● **Task material**
[Start of Attachment]
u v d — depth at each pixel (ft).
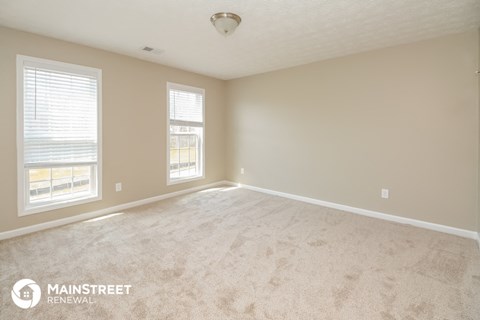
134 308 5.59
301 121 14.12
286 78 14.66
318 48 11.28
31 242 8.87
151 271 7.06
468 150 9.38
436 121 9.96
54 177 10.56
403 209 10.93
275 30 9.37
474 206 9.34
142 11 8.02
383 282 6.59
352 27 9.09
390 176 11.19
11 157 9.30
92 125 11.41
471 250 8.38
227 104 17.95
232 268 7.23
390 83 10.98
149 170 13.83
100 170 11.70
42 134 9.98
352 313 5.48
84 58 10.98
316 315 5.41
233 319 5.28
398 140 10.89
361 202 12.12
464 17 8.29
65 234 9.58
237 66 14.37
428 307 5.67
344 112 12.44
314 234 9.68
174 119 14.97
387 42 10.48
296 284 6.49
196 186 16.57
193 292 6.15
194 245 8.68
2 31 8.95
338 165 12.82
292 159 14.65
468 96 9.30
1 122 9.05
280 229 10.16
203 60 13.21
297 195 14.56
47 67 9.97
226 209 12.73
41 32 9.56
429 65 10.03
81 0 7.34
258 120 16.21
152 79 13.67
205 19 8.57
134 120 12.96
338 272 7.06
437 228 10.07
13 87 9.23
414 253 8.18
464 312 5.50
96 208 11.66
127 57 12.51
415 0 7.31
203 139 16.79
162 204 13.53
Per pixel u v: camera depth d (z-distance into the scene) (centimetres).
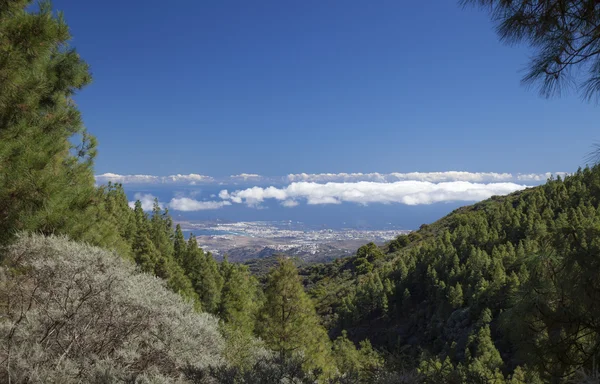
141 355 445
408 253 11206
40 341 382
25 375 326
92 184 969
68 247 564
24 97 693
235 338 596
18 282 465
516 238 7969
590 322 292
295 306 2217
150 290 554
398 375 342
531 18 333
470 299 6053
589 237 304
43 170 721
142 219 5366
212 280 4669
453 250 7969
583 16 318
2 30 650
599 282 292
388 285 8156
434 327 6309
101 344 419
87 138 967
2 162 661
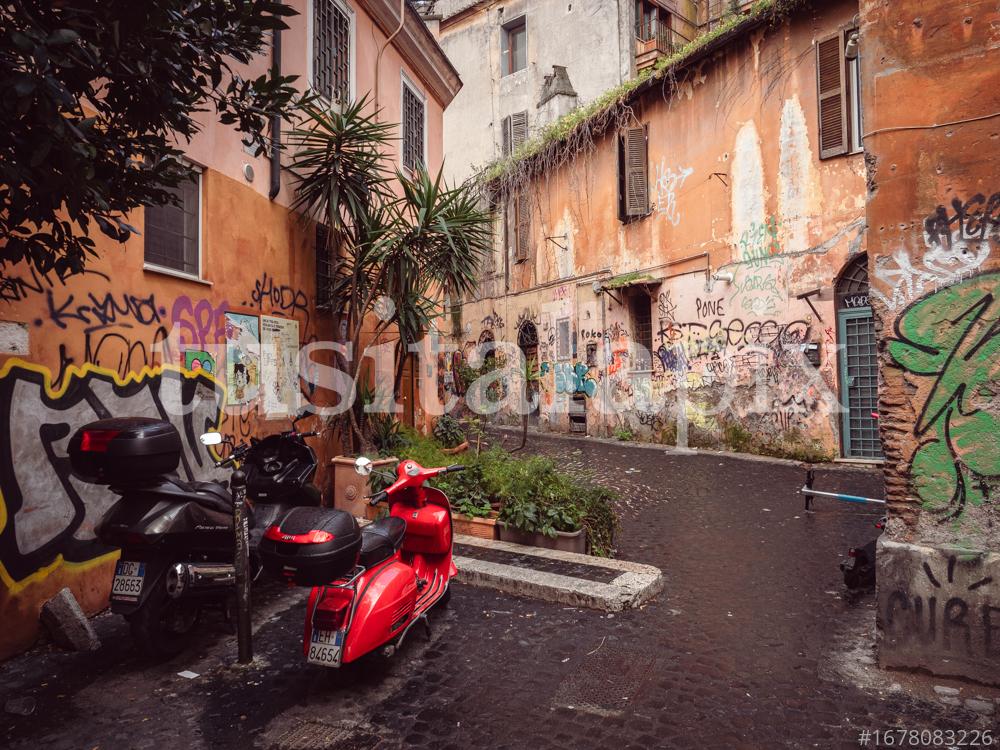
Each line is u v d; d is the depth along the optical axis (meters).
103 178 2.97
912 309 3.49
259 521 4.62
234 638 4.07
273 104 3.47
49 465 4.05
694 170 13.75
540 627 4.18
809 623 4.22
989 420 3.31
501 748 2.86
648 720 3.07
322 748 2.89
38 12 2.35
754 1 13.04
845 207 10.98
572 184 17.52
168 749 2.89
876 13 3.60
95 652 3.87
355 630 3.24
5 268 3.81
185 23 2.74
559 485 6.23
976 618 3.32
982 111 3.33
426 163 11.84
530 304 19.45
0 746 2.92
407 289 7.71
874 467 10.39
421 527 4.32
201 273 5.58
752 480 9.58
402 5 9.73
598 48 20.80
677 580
[End of Attachment]
[Start of Attachment]
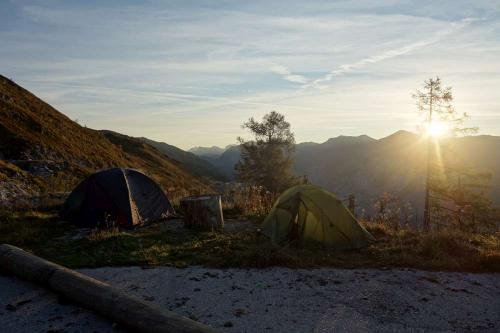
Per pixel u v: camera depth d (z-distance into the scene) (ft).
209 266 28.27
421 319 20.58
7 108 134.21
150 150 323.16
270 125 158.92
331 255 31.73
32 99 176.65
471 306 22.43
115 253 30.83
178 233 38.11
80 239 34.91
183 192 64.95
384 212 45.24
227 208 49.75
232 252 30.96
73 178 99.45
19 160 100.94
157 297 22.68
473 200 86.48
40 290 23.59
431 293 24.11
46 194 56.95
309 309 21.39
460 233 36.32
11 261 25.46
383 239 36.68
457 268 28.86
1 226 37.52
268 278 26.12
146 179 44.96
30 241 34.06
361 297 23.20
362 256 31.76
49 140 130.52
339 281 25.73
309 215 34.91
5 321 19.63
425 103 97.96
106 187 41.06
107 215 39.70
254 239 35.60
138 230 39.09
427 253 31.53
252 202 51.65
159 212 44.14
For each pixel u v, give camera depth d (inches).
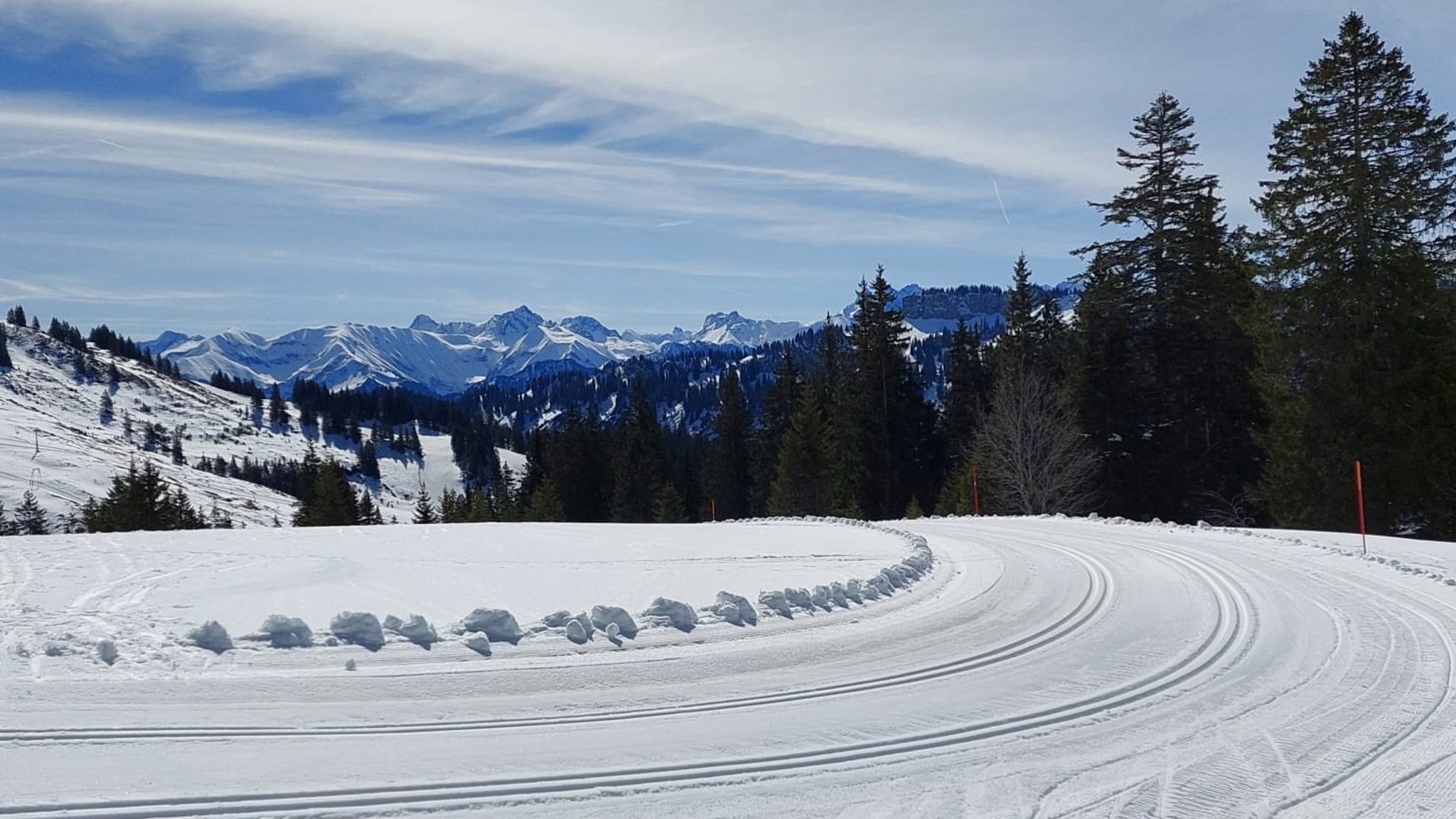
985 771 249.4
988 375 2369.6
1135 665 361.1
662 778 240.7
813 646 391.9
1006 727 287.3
[End of Attachment]
● **Try it**
Every line above that holds "camera" counts once; state the total and nothing else.

● **Task answer**
3